Book ReviewChristine Hassler
Scott F. Gilbert & David Epel:
Ecological Developmental Biology: Integrating Epigenetics, Medicine, and Evolution.
Paperback: 459 pages
Publisher: Sinauer Associates; 1 edition (December 1, 2008)
Price: 43.00 EUR
It was their breakfast cereal that made these busy insects grow into female worker bees. Photo: Helga Heilmann
It’s nutrition that makes a bee larva become a huge, fertile queen or a tiny, sterile worker. And it’s hot weather that makes unborn turtles become female. A didactic masterpiece about environmental effects on embryonic development.
Imagine you are given the entire information about a fertilized egg, its DNA sequence, its protein and RNA distribution. Can you predict how the animal will look? In their book Ecological Developmental Biology: Integrating Epigenetics, Medicine and Evolution, Scott Gilbert and David Epel give a clear answer to that question: No. You also need to consider the profound effects that the environment has on embryonic development and that may lead to remarkable changes in the animal’s phenotype.
With its first official symposium held in 2001, modern ecological developmental biology, or eco-devo, is a rather young scientific discipline. It studies how environmental factors such as pathogens, competitors, symbionts and nutritional differences, influence the development of an animal’s phenotype. The authors, Gilbert and Epel, have both specialised in developmental biology. Gilbert teaches developmental biology and genetics at Swarthmore College, Pennsylvania, investigating turtle shell formation, while Epel is an emeritus development researcher from Hopkins Marine Station in Pacific Grove, California.
Their huge eco-devo oevre is far more than the field’s first textbook. They not only give a comprehensive description of the current knowledge of eco-devo, corroborated by fascinating examples from the animal world, but they also go a step further and investigate eco-devo’s close relationship with other scientific disciplines. By putting a main focus on the molecular mechanisms underlying eco-devo phenomena, Gilbert and Epel establish tight connections to the field of epigenetics. Their discussion of eco-devo in the context of human diseases emphasises the field’s relevance for medicine. Most remarkable, however, are their ideas about eco-devo’s implications for the theory of evolution.
The book focuses on the embryonic and larval development of animals (plants and mammalian postnatal brain development, both also highly affected by the environment, are not considered). The first chapters introduce astonishing case studies of how the environment influences normal animal development. Take, for instance, ants and bees: Whether a larva becomes a huge, fertile queen or a tiny, sterile worker depends almost exclusively on the nutrition it receives. It is also well established that sex determination in many reptiles is temperature-dependent. But did you know that chemicals secreted by predators cause the water flea to become defensive and grow a helmet?

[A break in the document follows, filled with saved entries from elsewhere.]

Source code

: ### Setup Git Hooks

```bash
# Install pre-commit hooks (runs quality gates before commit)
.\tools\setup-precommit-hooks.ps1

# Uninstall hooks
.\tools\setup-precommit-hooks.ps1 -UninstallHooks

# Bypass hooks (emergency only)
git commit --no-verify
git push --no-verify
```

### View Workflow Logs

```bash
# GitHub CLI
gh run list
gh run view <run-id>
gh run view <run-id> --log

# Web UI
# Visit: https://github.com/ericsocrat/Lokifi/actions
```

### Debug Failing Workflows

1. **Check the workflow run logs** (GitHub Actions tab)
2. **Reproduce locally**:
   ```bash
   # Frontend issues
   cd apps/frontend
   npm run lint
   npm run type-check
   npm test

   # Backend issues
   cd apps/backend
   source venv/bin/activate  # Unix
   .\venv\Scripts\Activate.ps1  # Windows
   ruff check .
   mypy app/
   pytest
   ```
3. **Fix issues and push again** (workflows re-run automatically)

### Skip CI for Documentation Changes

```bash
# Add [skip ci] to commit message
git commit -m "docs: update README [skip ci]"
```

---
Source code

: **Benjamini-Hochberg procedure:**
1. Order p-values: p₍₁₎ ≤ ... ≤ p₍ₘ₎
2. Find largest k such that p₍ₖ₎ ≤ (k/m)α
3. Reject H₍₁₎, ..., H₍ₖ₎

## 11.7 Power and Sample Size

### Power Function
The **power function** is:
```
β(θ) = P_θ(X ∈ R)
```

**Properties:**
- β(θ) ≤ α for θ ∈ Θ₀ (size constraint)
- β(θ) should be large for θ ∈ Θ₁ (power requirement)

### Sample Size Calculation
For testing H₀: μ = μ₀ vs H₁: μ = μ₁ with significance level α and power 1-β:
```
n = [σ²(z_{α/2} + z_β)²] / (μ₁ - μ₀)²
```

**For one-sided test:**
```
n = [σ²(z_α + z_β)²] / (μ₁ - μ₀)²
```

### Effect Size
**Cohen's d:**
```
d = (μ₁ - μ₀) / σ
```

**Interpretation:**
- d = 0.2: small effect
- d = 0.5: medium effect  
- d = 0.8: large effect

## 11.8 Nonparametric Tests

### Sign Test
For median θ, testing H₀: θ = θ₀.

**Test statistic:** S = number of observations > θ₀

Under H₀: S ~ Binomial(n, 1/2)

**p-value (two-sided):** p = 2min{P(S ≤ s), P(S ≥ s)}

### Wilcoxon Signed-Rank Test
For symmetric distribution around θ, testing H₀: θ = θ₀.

The environment is also a source of signals that can disturb normal development. In this context we learn, among other things, how a mother’s diet may influence her unborn child’s susceptibility to certain diseases in later life.

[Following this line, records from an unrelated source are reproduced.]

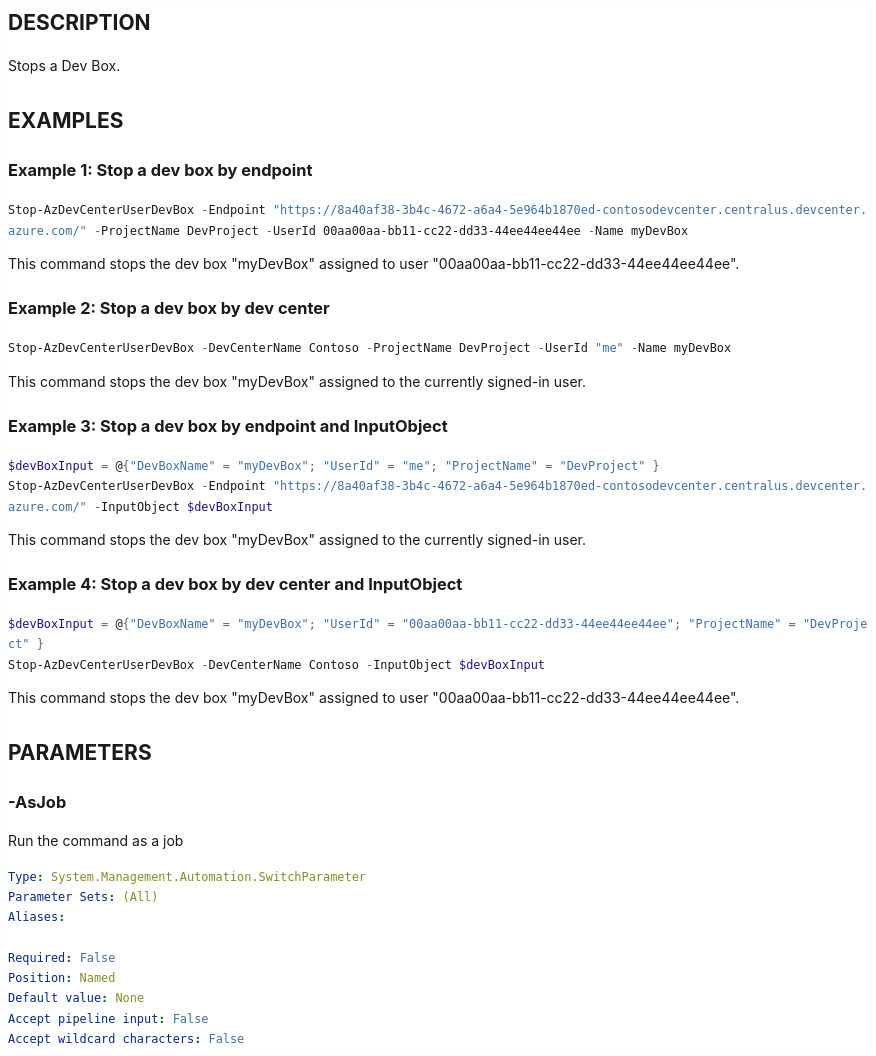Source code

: ## DESCRIPTION
Stops a Dev Box.

## EXAMPLES

### Example 1: Stop a dev box by endpoint
```powershell
Stop-AzDevCenterUserDevBox -Endpoint "https://8a40af38-3b4c-4672-a6a4-5e964b1870ed-contosodevcenter.centralus.devcenter.azure.com/" -ProjectName DevProject -UserId 00aa00aa-bb11-cc22-dd33-44ee44ee44ee -Name myDevBox
```

This command stops the dev box "myDevBox" assigned to user "00aa00aa-bb11-cc22-dd33-44ee44ee44ee".

### Example 2: Stop a dev box by dev center
```powershell
Stop-AzDevCenterUserDevBox -DevCenterName Contoso -ProjectName DevProject -UserId "me" -Name myDevBox
```

This command stops the dev box "myDevBox" assigned to the currently signed-in user.

### Example 3: Stop a dev box by endpoint and InputObject
```powershell
$devBoxInput = @{"DevBoxName" = "myDevBox"; "UserId" = "me"; "ProjectName" = "DevProject" }
Stop-AzDevCenterUserDevBox -Endpoint "https://8a40af38-3b4c-4672-a6a4-5e964b1870ed-contosodevcenter.centralus.devcenter.azure.com/" -InputObject $devBoxInput
```

This command stops the dev box "myDevBox" assigned to the currently signed-in user.

### Example 4: Stop a dev box by dev center and InputObject
```powershell
$devBoxInput = @{"DevBoxName" = "myDevBox"; "UserId" = "00aa00aa-bb11-cc22-dd33-44ee44ee44ee"; "ProjectName" = "DevProject" }
Stop-AzDevCenterUserDevBox -DevCenterName Contoso -InputObject $devBoxInput
```

This command stops the dev box "myDevBox" assigned to user "00aa00aa-bb11-cc22-dd33-44ee44ee44ee".

## PARAMETERS

### -AsJob
Run the command as a job

```yaml
Type: System.Management.Automation.SwitchParameter
Parameter Sets: (All)
Aliases:

Required: False
Position: Named
Default value: None
Accept pipeline input: False
Accept wildcard characters: False
```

In the final chapters, Gilbert and Epel propose an intriguing connection between eco-devo and evolution. They demonstrate that phenotypic changes induced by the environment can, under persisting selective pressure, become integral to the genome (a process called ‘genetic assimilation’). Does this eventually mean that the environment is able to influence the direction of evolution? A provocative and spectacular possibility indeed!
Gilbert and Epel’s work contains a wealth of fascinating information about the biological world, described in a crystal-clear and engaging writing style and with informative, aesthetic figures. This, together with its clear and comprehensive structure, makes the book a didactic masterpiece. On top of that, your Lab Times reviewer could not find any formal or scientific mistakes. You can feel on every page that this work was written with care (and maybe even love). Its intended target audiences are biology students, teachers and scientists alike, and although they are all excellently served, the latter will benefit most. Indeed, it would be a pity to use Ecological Developmental Biology exclusively as a textbook. Read it and be inspired! Highly conceptual, thought-provoking and beautiful – this is biology at its best.